### Exercise directions
The records below are to be copied exactly, with every picture left out.

### Source material
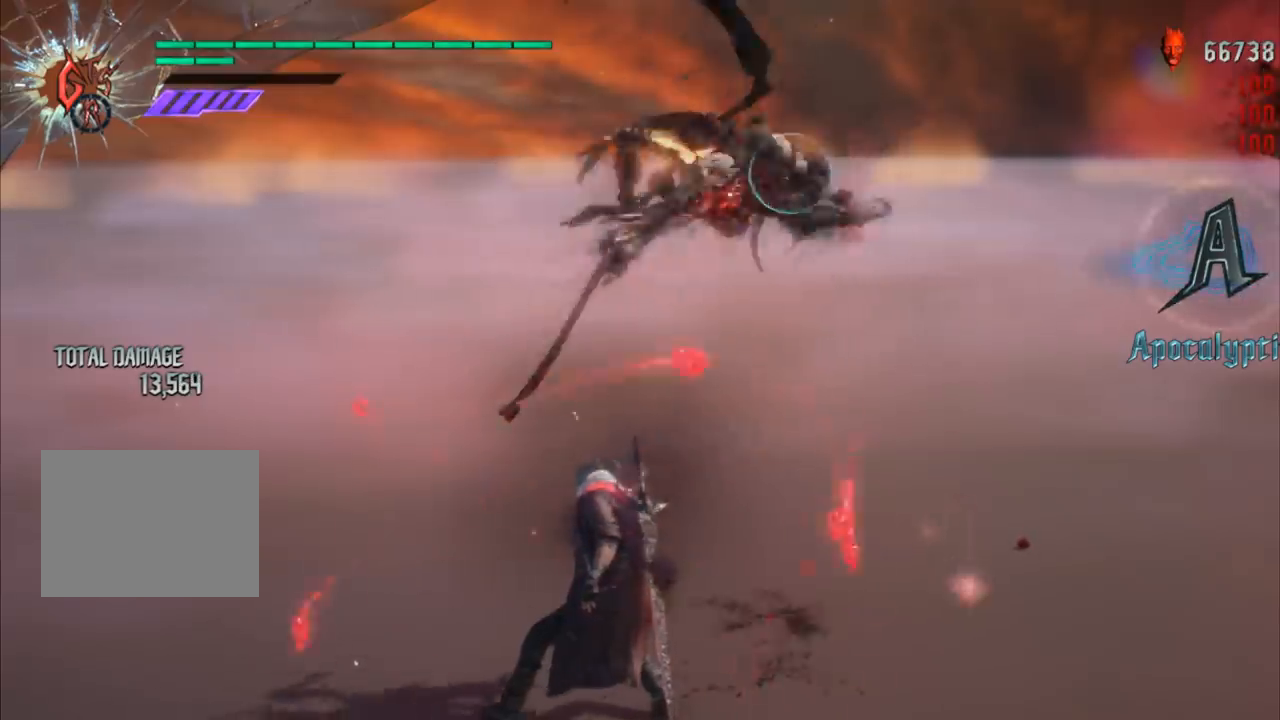
{"buttons": ["R1"], "left_stick": "center", "right_stick": "center", "events": []}
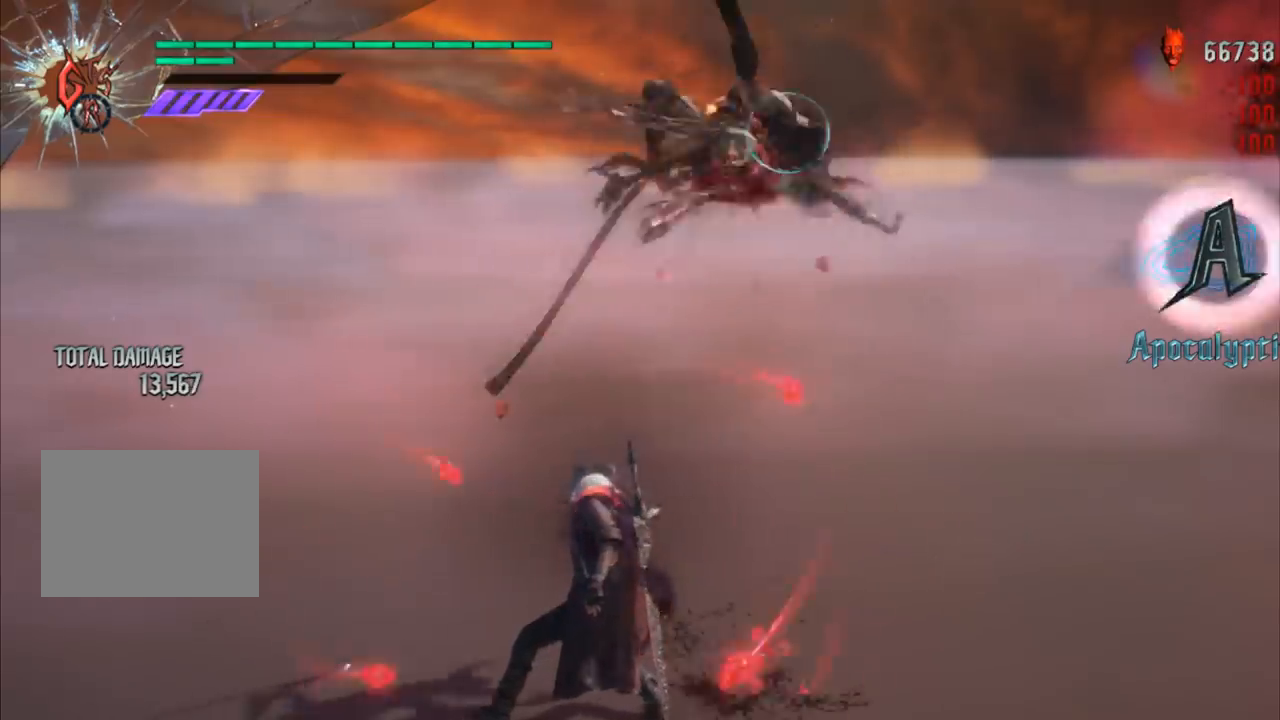
{"buttons": ["R1"], "left_stick": "center", "right_stick": "center", "events": []}
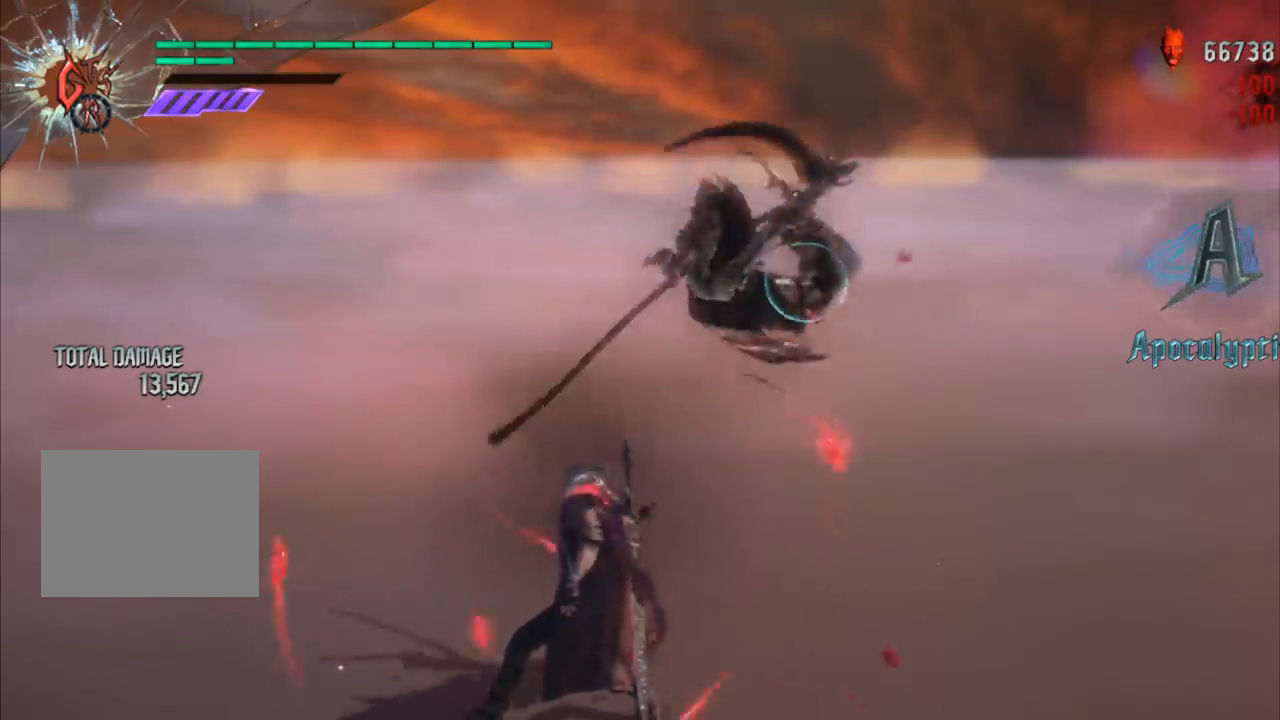
{"buttons": ["R1"], "left_stick": "center", "right_stick": "center", "events": []}
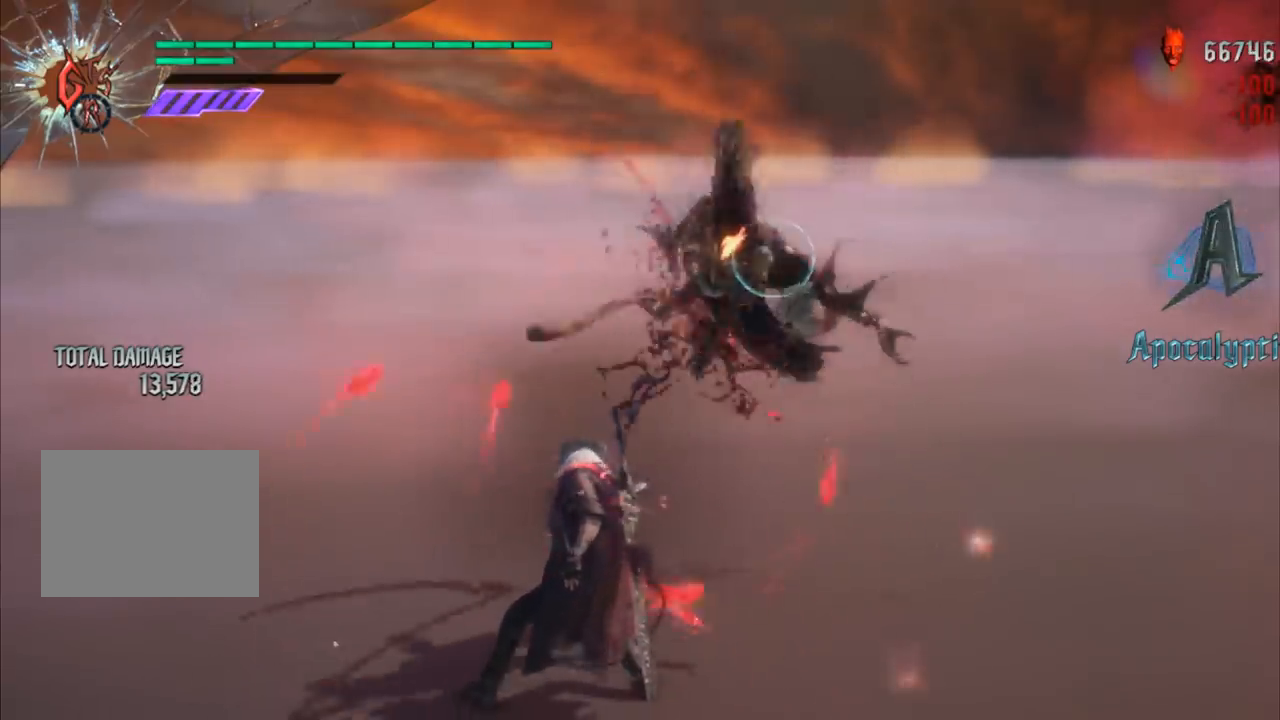
{"buttons": ["R1"], "left_stick": "center", "right_stick": "center", "events": []}
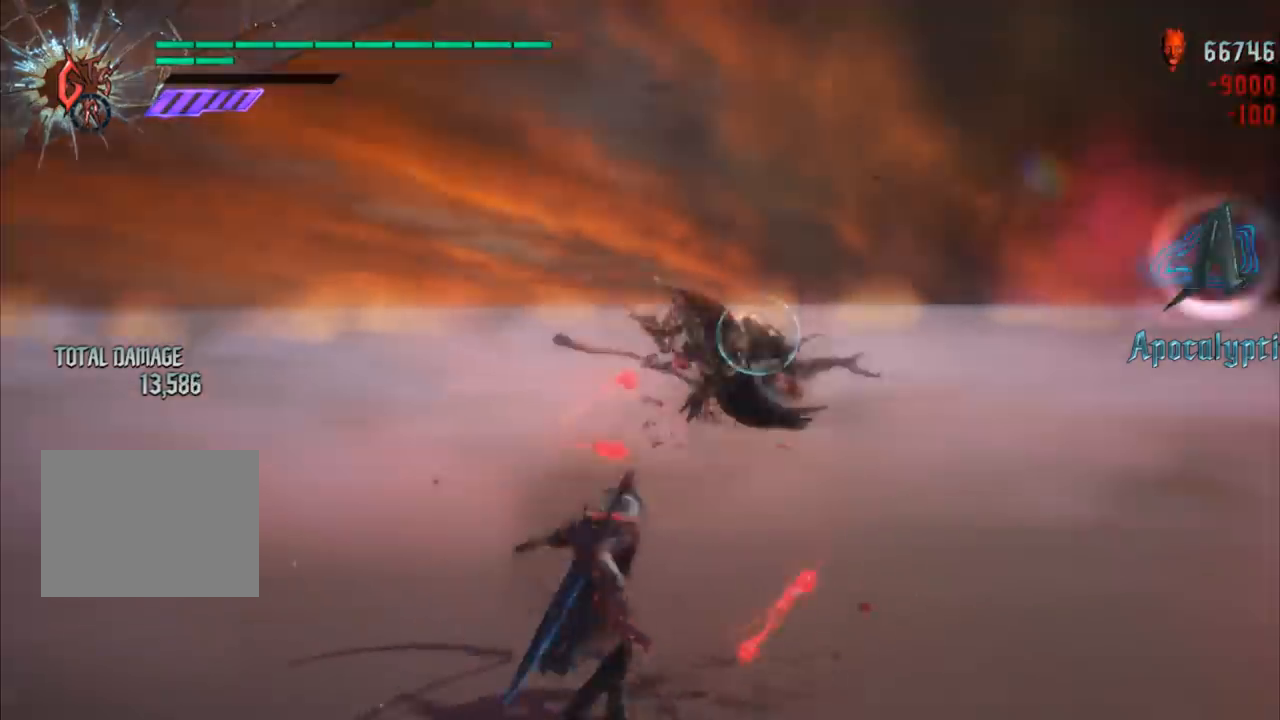
{"buttons": ["R1"], "left_stick": "center", "right_stick": "center", "events": []}
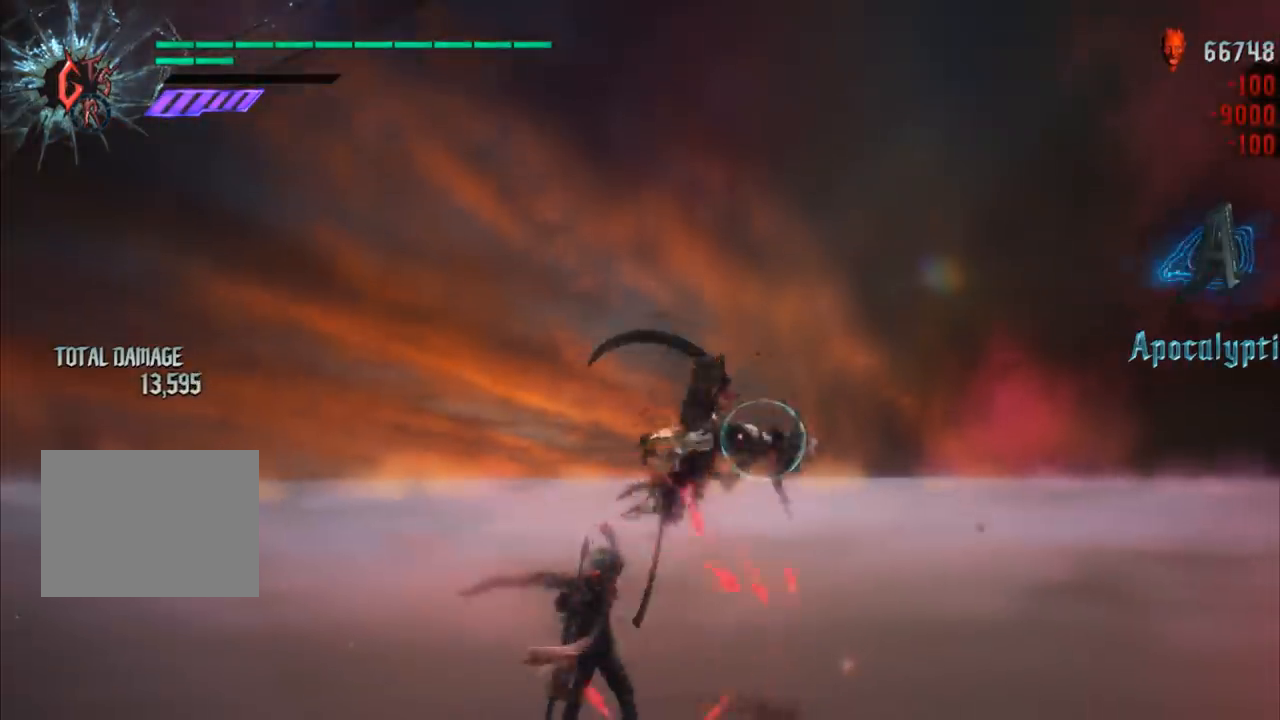
{"buttons": ["R1"], "left_stick": "center", "right_stick": "center", "events": []}
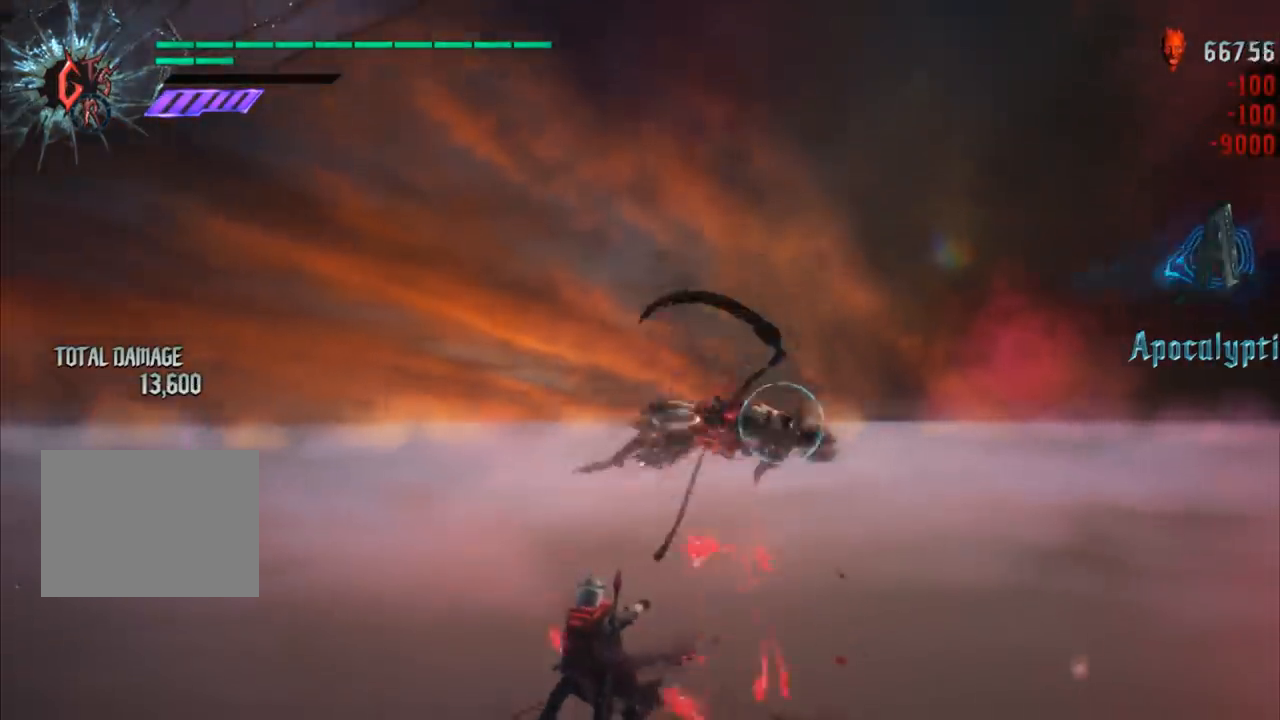
{"buttons": ["R1"], "left_stick": "center", "right_stick": "center", "events": []}
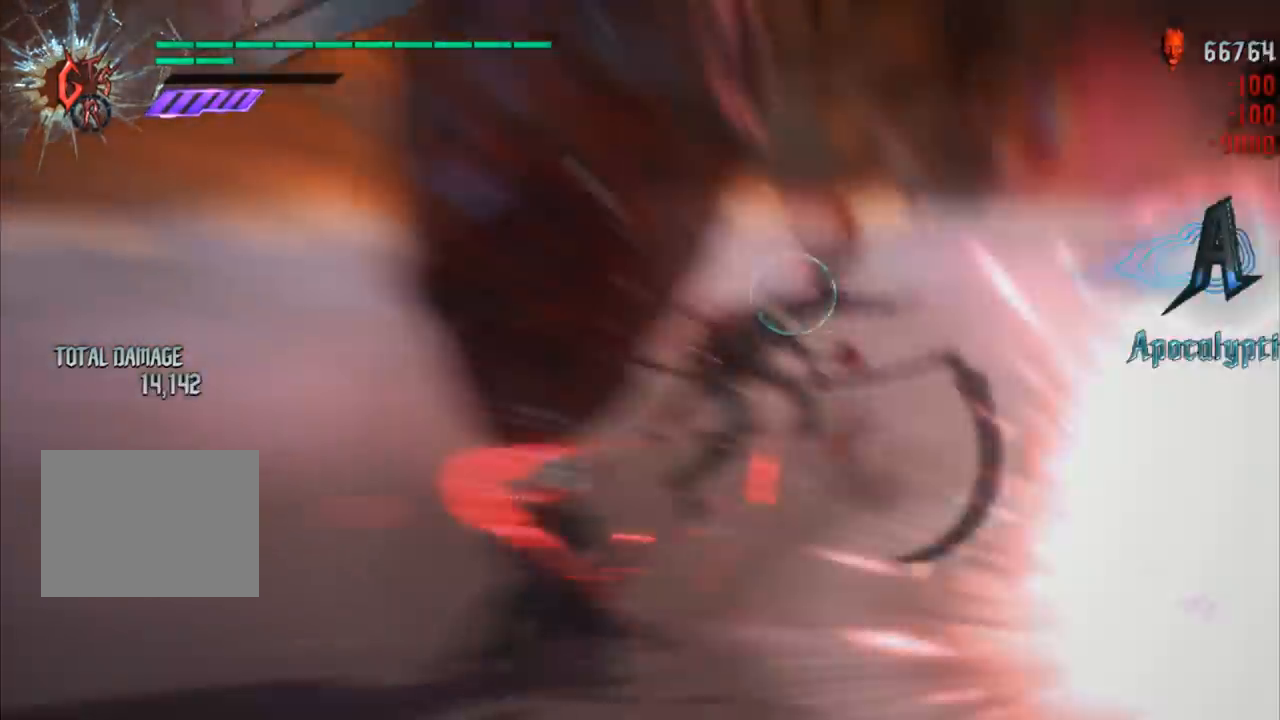
{"buttons": ["R1"], "left_stick": "center", "right_stick": "center", "events": []}
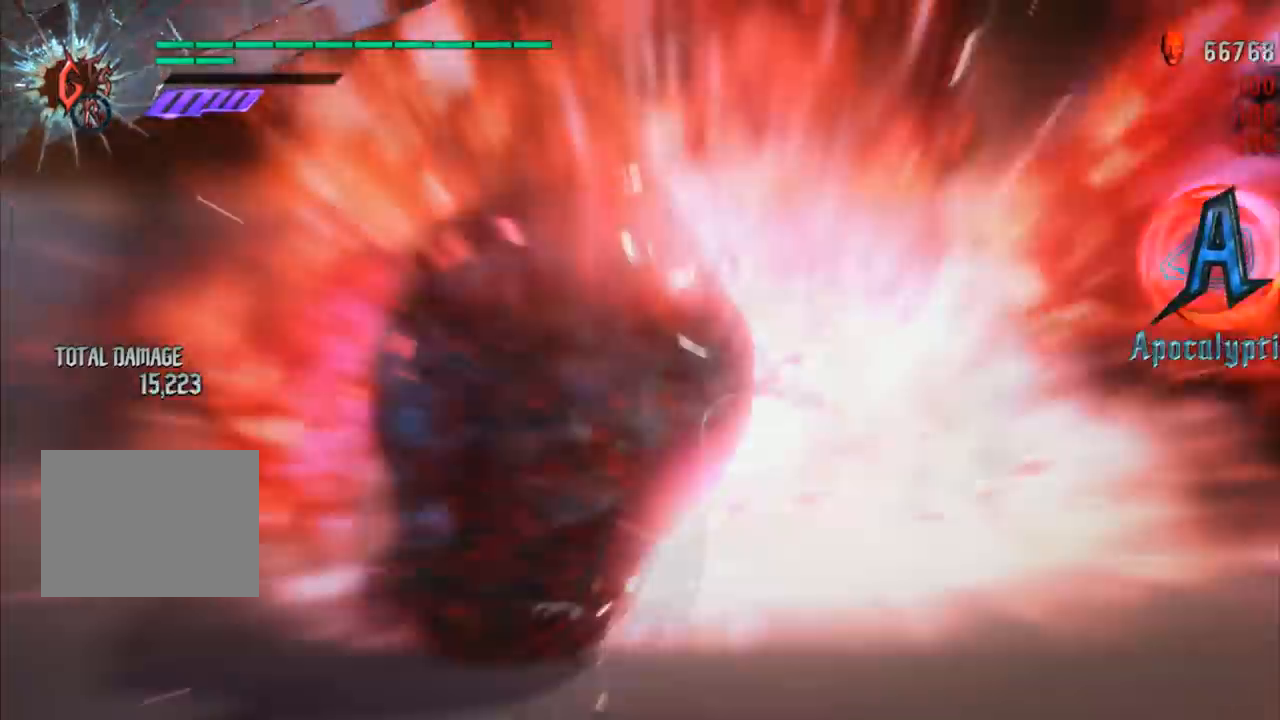
{"buttons": [], "left_stick": "center", "right_stick": "center"}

### Solution to the problem
{"buttons": ["R1"], "left_stick": "center", "right_stick": "center", "events": []}
{"buttons": ["R1"], "left_stick": "center", "right_stick": "center", "events": []}
{"buttons": ["R1"], "left_stick": "center", "right_stick": "center", "events": []}
{"buttons": ["R1"], "left_stick": "center", "right_stick": "center", "events": []}
{"buttons": ["R1"], "left_stick": "center", "right_stick": "center", "events": []}
{"buttons": ["R1"], "left_stick": "center", "right_stick": "center", "events": []}
{"buttons": ["R1"], "left_stick": "center", "right_stick": "center", "events": []}
{"buttons": ["R1"], "left_stick": "center", "right_stick": "center", "events": []}
{"buttons": [], "left_stick": "center", "right_stick": "center"}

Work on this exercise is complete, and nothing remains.